The problem of police violence is a problem of government violence. Solutions will have to involve restraining government. There are people on the left and the right, lots of them, who almost worship the institutions of government. They may have their pet peeves, institutions they don't like depending on their political affiliation, but they trust in the power of government to accomplish things when it comes to their agenda. Others on the right, and the left, have a more healthy distrust of government, one that cuts across sectarian agendas. The Nation is right that police reform is not something that will happen without coalition-building. That makes it important to, like The Nation did in this piece, direct the focus at systemic solutions not just racial or class ones.

Yesterday Attorney General Eric Holder released a statement ahead of the Ferguson grand jury announcement, saying the conversation surrounding the shooting of Michael Brown was "about the need to ensure confidence between law enforcement and the communities they protect and serve." It's not, or at least it shouldn't be.

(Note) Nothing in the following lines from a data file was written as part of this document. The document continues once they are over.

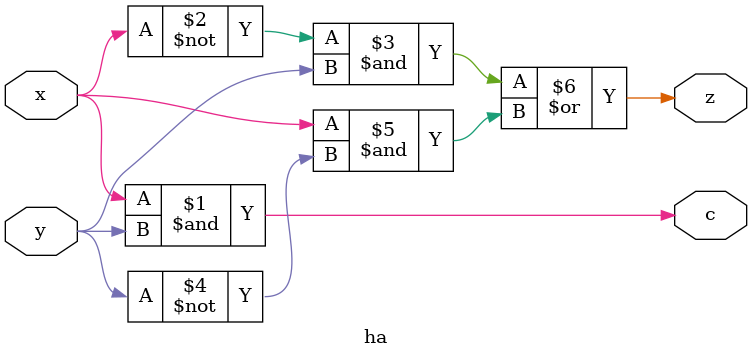
<source format=v>
module ha(output c, output z, input x, input y);

    assign
        c = x&y;

    assign
        z = ~x&y| x&~y;

endmodule //fa
</source>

Conversations around police violence focused on community relations aren't helpful because they keep the issue of the systemic power wielded by police out of view in favor of mere race-consciousness in the application of that power. The conversations have to be about restoring the constitutional rights and protections of the people and rolling back the systemic power enjoyed by cops that has helped destroy those constitutional rights. The only effective police reforms are ones that target that systemic power, and not just applications of it deemed media friendly or race- and class-conscious.